Short task
Recast the lines below as a Markdown table with the columns "No." and "Text," giving each line its own numbered row and skipping any blank lines. Leave the pictures out of the answer.

* start *

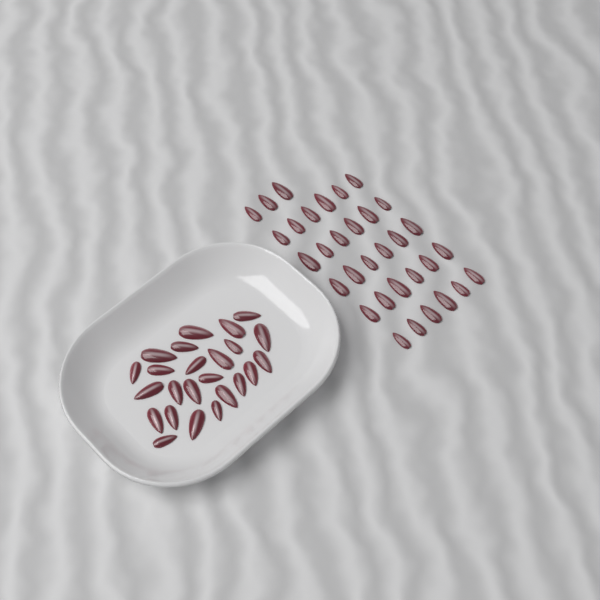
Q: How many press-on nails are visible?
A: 57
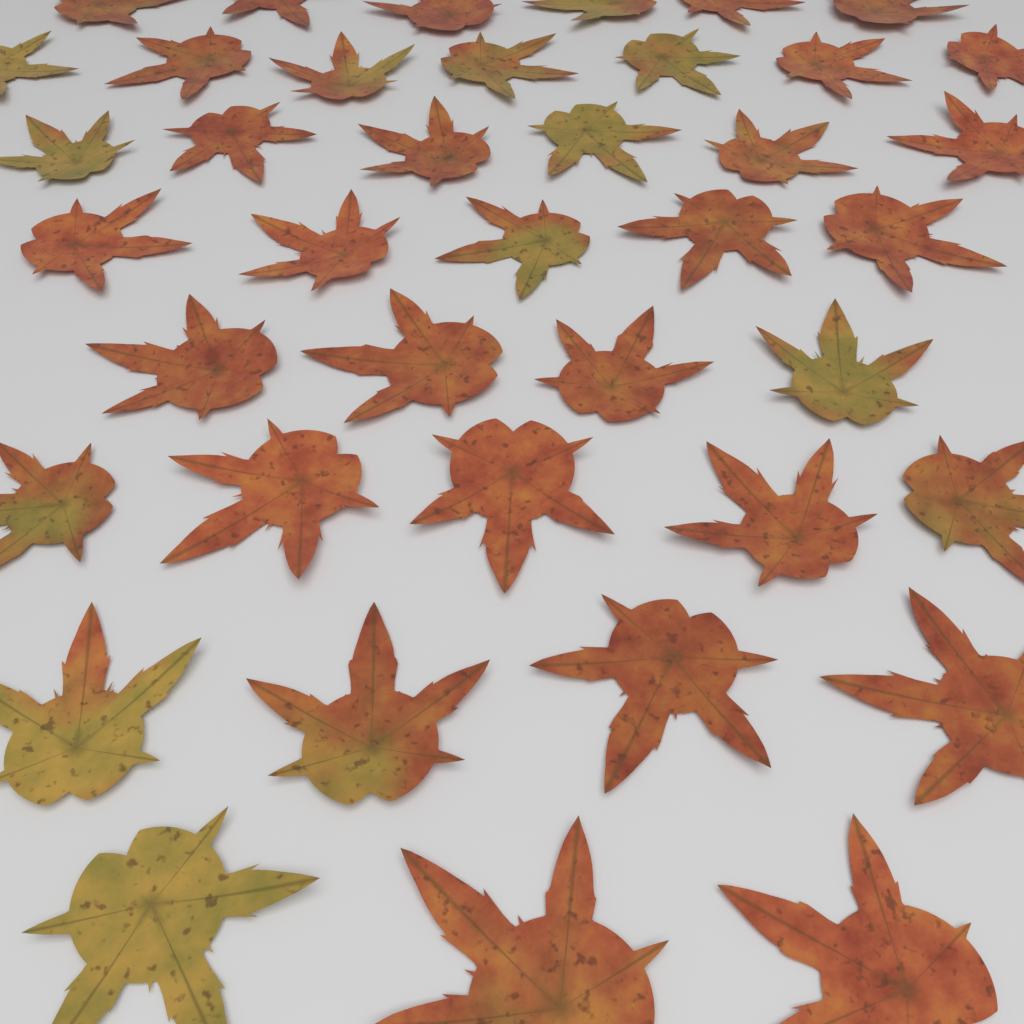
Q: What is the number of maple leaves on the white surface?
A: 40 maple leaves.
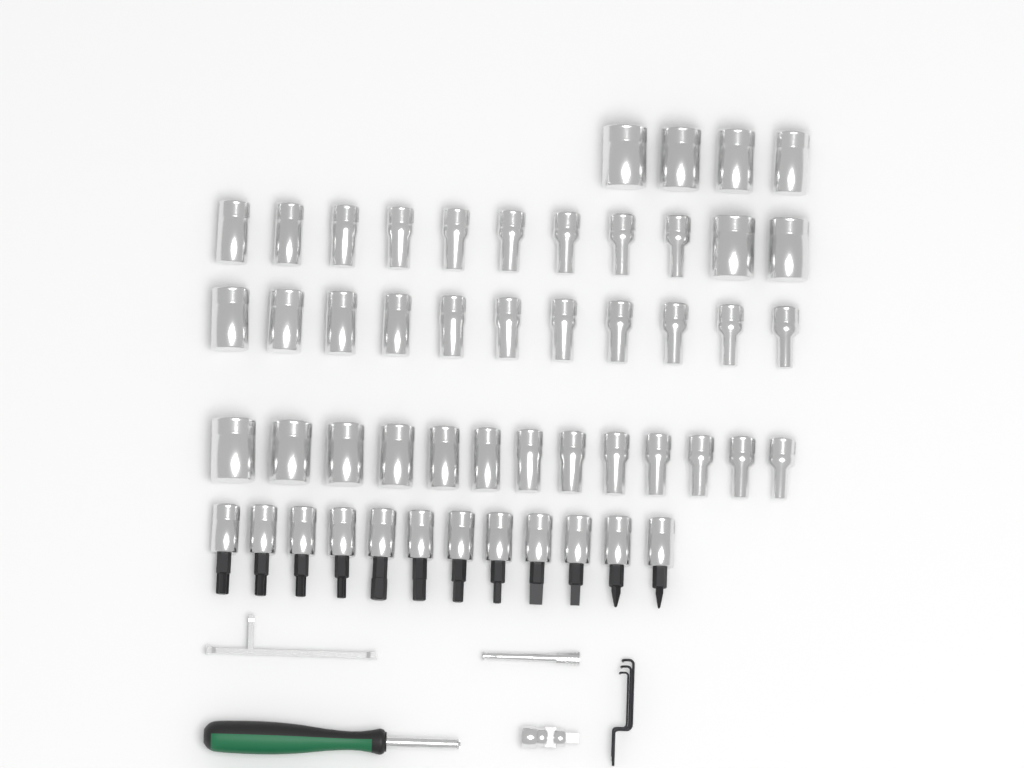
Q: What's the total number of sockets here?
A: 39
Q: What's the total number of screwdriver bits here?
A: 12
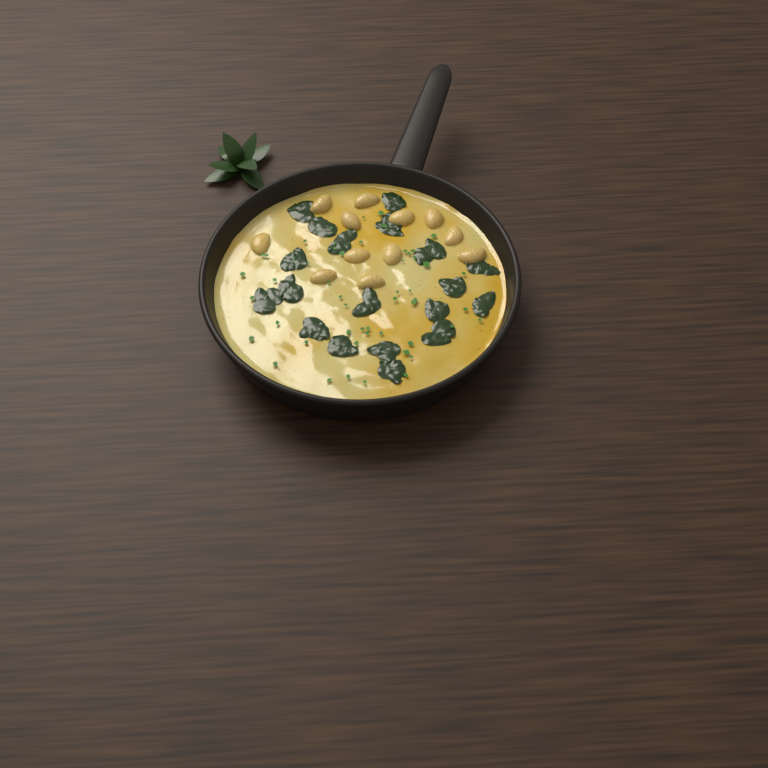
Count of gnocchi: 12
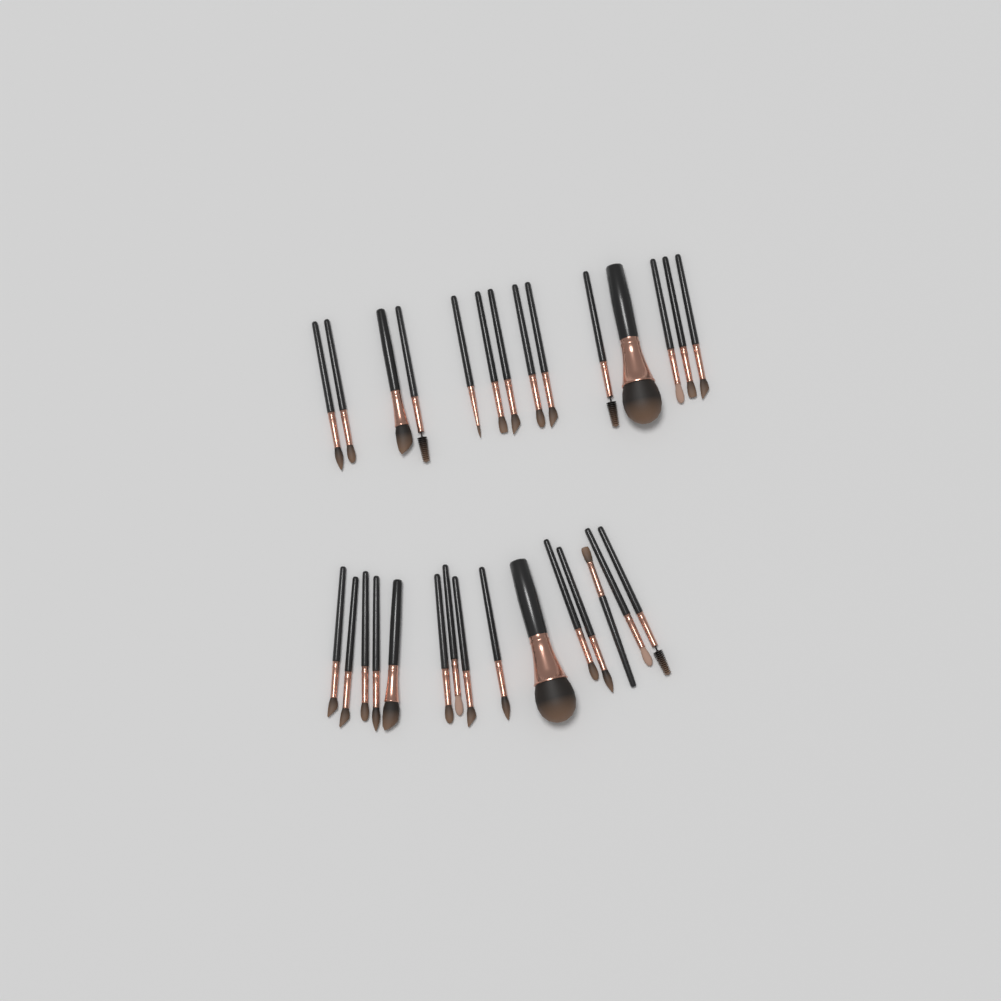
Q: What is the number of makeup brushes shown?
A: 29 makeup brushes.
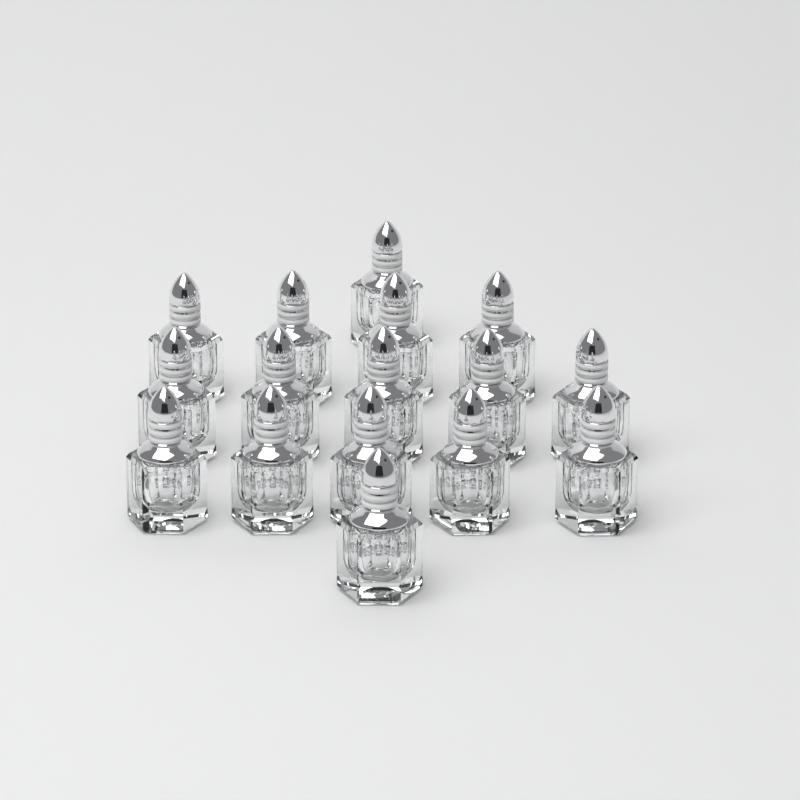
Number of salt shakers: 16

* end *

Finished exercise
| No. | Text |
|---|---|
| 1 | Q: How many press-on nails are visible? |
| 2 | A: 57 |
| 3 | Q: What is the number of maple leaves on the white surface? |
| 4 | A: 40 maple leaves. |
| 5 | Q: What's the total number of sockets here? |
| 6 | A: 39 |
| 7 | Q: What's the total number of screwdriver bits here? |
| 8 | A: 12 |
| 9 | Count of gnocchi: 12 |
| 10 | Q: What is the number of makeup brushes shown? |
| 11 | A: 29 makeup brushes. |
| 12 | Number of salt shakers: 16 |